EuGH: Altersgrenze 65 mit Gemeinschaftsrecht vereinbar

von Prof. Dr. Christian Rolfs, veröffentlicht am 20.04.2009
Rechtsgebiete: ArbeitsrechtEuGHAltersgrenze|3391 Aufrufe

Der EuGH hält an seiner großzügigen Linie bei der Anerkennung von Regelungen, die eine "Zwangspensionierung" bei Erreichen des Rentenalters vorschreiben, fest. In der Rechtssache Age Concern England hatte er jetzt eine britische Rechtsverordnung zu beurteilen, die in Umsetzung der Richtlinie 2000/78 die Benachteiligung wegen des Alters und anderer Merkmale untersagt. Regulation 30 Absatz 2 dieser Verordnung bestimmt aber auch: "Entlassungen von Personen, auf die diese Verordnung Anwendung findet und die das 65. Lebensjahr vollendet haben, sind nicht nach Maßgabe der Bestimmungen der Teile 2 oder 3 dieser Verordnung rechtswidrig, wenn die Entlassung wegen Versetzung in den Ruhestand erfolgt".
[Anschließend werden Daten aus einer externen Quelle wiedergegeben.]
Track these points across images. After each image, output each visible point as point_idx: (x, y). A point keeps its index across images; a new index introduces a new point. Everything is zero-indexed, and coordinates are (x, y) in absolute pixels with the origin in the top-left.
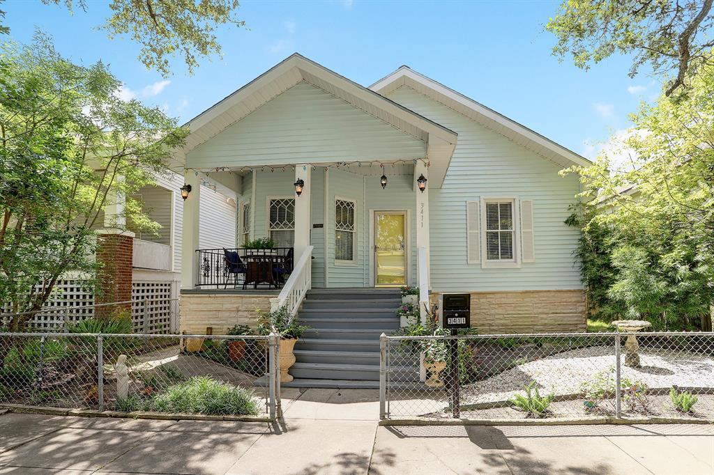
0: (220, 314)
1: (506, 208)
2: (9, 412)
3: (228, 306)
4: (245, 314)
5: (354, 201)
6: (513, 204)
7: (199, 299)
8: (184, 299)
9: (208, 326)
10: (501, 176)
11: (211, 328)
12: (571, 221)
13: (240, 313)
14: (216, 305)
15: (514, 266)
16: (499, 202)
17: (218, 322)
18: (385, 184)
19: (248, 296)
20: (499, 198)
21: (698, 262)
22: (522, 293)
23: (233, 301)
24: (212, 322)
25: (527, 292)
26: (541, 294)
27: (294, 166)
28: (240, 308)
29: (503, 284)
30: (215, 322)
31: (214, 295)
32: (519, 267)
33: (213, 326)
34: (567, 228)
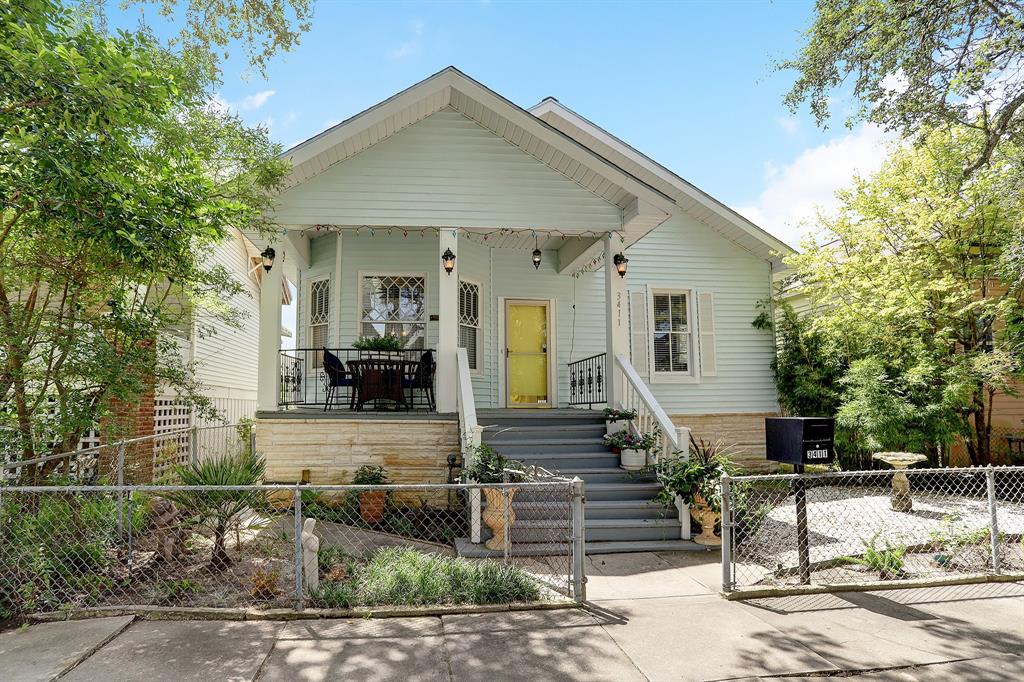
0: (323, 450)
1: (680, 300)
2: (137, 619)
3: (337, 437)
4: (364, 449)
5: (479, 284)
6: (687, 298)
7: (288, 426)
8: (264, 426)
9: (304, 469)
10: (671, 259)
11: (308, 471)
12: (761, 323)
13: (355, 448)
14: (319, 436)
15: (690, 380)
16: (670, 293)
17: (320, 462)
18: (539, 262)
19: (368, 421)
20: (671, 288)
21: (948, 378)
22: (701, 417)
23: (344, 430)
24: (309, 462)
25: (708, 416)
26: (725, 419)
27: (438, 230)
28: (355, 441)
29: (682, 405)
30: (316, 462)
31: (313, 421)
32: (698, 382)
33: (313, 469)
34: (755, 331)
Der EuGH (Urteil vom 5.3.2009 - Rs. C-388/07) beanstandet diese Regelung im Grundsatz nicht: Art. 6 Abs. 1 der Richtlinie 2000/78 eröffne den Mitgliedstaaten ausdrücklich die Möglichkeit, eine Ausnahme vom Grundsatz der Nichtdiskriminierung vorzusehen, wenn die Maßnahme durch rechtmäßige sozialpolitische Ziele wie solche aus den Bereichen Beschäftigungspolitik, Arbeitsmarkt und berufliche Bildung gerechtfertigt sind. Es sei Sache des nationalen Gerichts, zu prüfen, ob die im Ausgangsverfahren fragliche Regelung einem solchen rechtmäßigen Ziel entspricht und ob der nationale Gesetz- oder Verordnungsgeber angesichts des Wertungsspielraums, über den die Mitgliedstaaten im Bereich der Sozialpolitik verfügen, davon ausgehen durfte, dass die gewählten Mittel zur Erreichung dieses Ziels angemessen und erforderlich waren.
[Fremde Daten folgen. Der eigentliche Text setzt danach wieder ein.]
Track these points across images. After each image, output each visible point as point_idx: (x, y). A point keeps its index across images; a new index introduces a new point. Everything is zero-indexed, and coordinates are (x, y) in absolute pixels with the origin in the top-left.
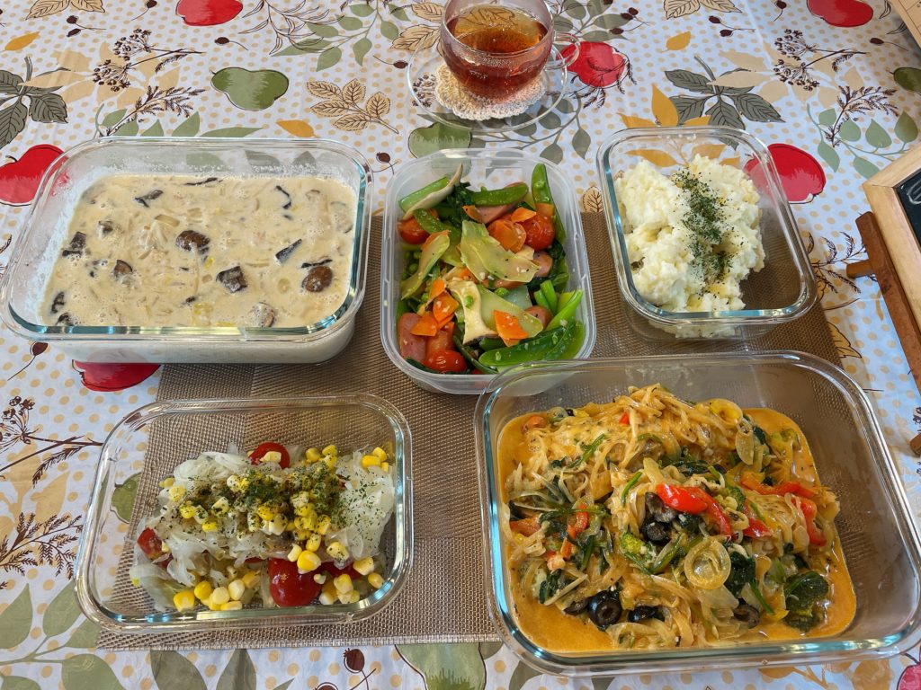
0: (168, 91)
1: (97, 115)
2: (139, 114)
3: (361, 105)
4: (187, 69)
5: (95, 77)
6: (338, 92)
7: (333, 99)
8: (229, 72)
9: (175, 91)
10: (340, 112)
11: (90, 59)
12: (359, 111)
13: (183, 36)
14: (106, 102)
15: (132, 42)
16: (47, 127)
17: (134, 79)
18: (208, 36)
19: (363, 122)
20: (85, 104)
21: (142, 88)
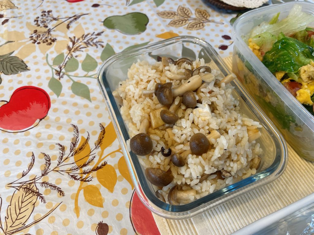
0: (82, 37)
1: (47, 61)
2: (73, 53)
3: (194, 16)
4: (85, 23)
5: (32, 41)
6: (176, 14)
7: (176, 18)
8: (110, 19)
9: (86, 36)
10: (185, 22)
11: (23, 32)
12: (195, 19)
13: (72, 8)
14: (48, 52)
15: (44, 18)
16: (17, 76)
17: (58, 36)
18: (86, 5)
19: (201, 24)
20: (35, 57)
21: (65, 39)
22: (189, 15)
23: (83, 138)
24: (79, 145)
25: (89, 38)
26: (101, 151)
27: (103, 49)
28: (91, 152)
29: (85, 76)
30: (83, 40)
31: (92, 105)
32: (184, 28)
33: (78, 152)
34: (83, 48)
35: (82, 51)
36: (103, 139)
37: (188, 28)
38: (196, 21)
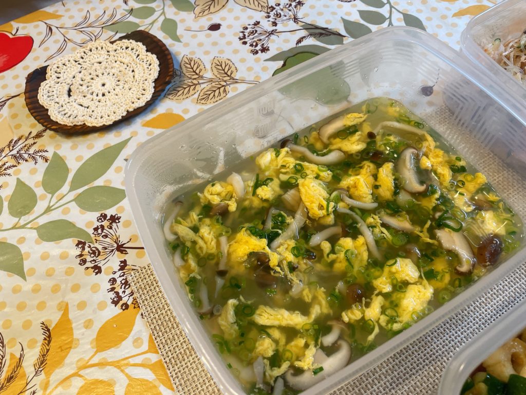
22: (201, 74)
23: (12, 355)
24: (7, 372)
25: (21, 146)
26: (45, 378)
27: (47, 164)
28: (27, 384)
29: (14, 228)
30: (11, 151)
31: (27, 286)
32: (192, 101)
33: (5, 386)
34: (10, 167)
35: (9, 175)
36: (48, 353)
37: (199, 101)
38: (213, 84)
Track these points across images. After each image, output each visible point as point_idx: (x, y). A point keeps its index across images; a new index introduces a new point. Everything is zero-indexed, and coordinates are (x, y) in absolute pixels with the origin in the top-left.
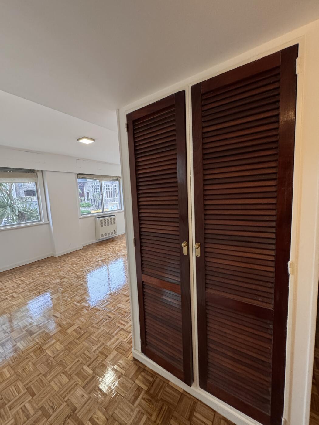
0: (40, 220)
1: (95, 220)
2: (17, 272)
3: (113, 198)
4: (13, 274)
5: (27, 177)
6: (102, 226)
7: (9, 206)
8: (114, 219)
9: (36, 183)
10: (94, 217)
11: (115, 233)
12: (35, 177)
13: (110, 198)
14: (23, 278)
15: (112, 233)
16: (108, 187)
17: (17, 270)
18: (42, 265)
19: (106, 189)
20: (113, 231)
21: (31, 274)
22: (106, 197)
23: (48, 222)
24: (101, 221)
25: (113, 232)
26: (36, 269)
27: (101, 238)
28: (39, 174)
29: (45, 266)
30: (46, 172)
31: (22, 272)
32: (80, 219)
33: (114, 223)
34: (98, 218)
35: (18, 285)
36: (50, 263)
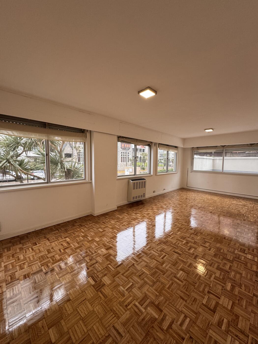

Damit bestätigt der Gerichtshof seine großzügige Linie, die er schon in Sachen Palacios de la Villa (Urt. vom 16.10.2007 - Rs. C-411/05) eingeschlagen hatte. Das BAG hält in ständiger Rechtsprechung Altersgrenzen, die eine Beeendigung des Arbeitsverhältnisses zu einem Zeitpunkt vorsehen, zu der der Arbeitnehmer Rente aus der gesetzlichen Rentenversicherung beanspruchen kann, für zulässig: Zwar verfolge der Arbeitnehmer mit dem Wunsch auf dauerhafte Fortsetzung des Arbeitsverhältnisses über das Erreichen der Regelaltersgrenze hinaus legitime wirtschaftliche und ideelle Anliegen. Das Arbeitsverhältnis sichere seine wirtschaftliche Existenzgrundlage und biete ihm die Möglichkeit beruflicher Selbstverwirklichung. Diesen Interessen diene auch der durch das KSchG gewährleistete Bestandsschutz des Arbeitsverhältnisses. In der Regel handele es sich allerdings um ein Fortsetzungsverlangen eines mit Erreichen der Regelaltersgrenze wirtschaftlich abgesicherten Arbeitnehmers, der bereits ein langes Berufsleben hinter sich habe und dessen Interesse an der Fortführung seiner beruflichen Tätigkeit aller Voraussicht nach nur noch für eine begrenzte Zeit bestehe. Hinzu komme, dass der Arbeitnehmer auch typischerweise von der Anwendung der Altersgrenzenregelungen durch seinen Arbeitgeber Vorteile hatte, weil dadurch auch seine Einstellungs- und Aufstiegschancen verbessert worden seien. Demgegenüber stehe das Bedürfnis des Arbeitgebers nach einer sachgerechten und berechenbaren Personal- und Nachwuchsplanung (z.B. BAG, Urteil vom 27. 7. 2005 - 7 AZR 443/04, AP Nr. 27 zu § 620 BGB Altersgrenze).